Mershon complained it will now be more difficult to nab the individuals who are still at large. He added that the public disclosure could hamper the FBI's ability to maintain the cooperation of foreign intelligence agencies in countries where the United States is unpopular -- including Lebanon's internal security service, which has long struggled with Islamic militant groups.
Mershon said six foreign countries are involved in the investigation and that anyone who discussed the plot with the media was ``someone who doesn't understand the fragility of international relations."
A US counterterrorism official told the Globe that three of the six countries were Iraq, Pakistan, and Canada, demonstrating the scope of international terrorist links.
Chertoff hailed the foiled plot as an example of how law enforcement and intelligence communities have improved their ability to monitor potential terrorist plots well before they enter the operational stage.
``We acted quickly," he told reporters in Boston. ``Intelligence is better and intelligence sharing is better. We are able to detect more things that are going on. Sometimes that causes skeptics to say the people you are arresting aren't really serious [but] if you look back at [the] London [suicide attacks], it is a mistake to assume that the only terrorist is the James Bond type. Mixing a bomb in a bathtub does not exactly take rocket science."
US counterterrorism officials have increasingly been monitoring the Internet, which has become a preferred mode of communication for many Islamic radicals. A Justice Department report released last month when the Miami plot was announced said that ``terrorists are using the Internet not only to solicit funds and for recruitment but also for training and operational planning. This remains a significant challenge to our counterterrorism efforts."

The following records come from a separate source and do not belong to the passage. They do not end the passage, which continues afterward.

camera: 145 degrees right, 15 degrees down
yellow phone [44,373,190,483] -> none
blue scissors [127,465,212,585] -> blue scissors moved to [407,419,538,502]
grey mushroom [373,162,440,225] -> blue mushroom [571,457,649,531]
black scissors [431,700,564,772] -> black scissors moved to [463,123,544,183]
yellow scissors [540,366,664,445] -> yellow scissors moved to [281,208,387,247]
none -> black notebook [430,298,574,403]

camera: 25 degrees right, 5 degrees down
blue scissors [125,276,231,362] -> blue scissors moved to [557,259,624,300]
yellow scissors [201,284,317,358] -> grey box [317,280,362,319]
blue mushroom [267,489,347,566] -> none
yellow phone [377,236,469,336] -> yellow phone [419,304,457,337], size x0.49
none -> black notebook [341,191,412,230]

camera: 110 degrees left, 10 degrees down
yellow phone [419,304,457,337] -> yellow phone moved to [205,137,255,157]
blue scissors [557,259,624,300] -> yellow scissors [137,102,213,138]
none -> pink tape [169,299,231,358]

New York lawmakers quickly seized on the news as new evidence that major East Coast cities remain at the top of the terrorist target list and should not be deprived of homeland security funds, which have been reduced this year as federal grants were spread more evenly across the country.
New York and Washington, which were struck on Sept. 11, 2001, saw their federal homeland security funding cut by about 40 percent, while Boston and its surrounding communities were cut by about one-third.
``The fact that New York's monies and Washington's monies were cut while places like Dillingham, Alaska, and Modoc County, California, got increases in terrorist funds shows that they'd better go back and reexamine" the funding formula, said Senator Charles Schumer , Democrat of New York, on CNN.
Professional counterterrorism specialists were not overly concerned, said Vincent Cannistraro , former head of the CIA's Counterterrorism Center.
``These guys are extremists, but not professional terrorists," Cannistraro said . ``They had no access to explosives. The FBI had been monitoring this for eight months. It was on a public website and is not clandestine. Professional terrorists don't usually plan in public. These guys were basically wannabes."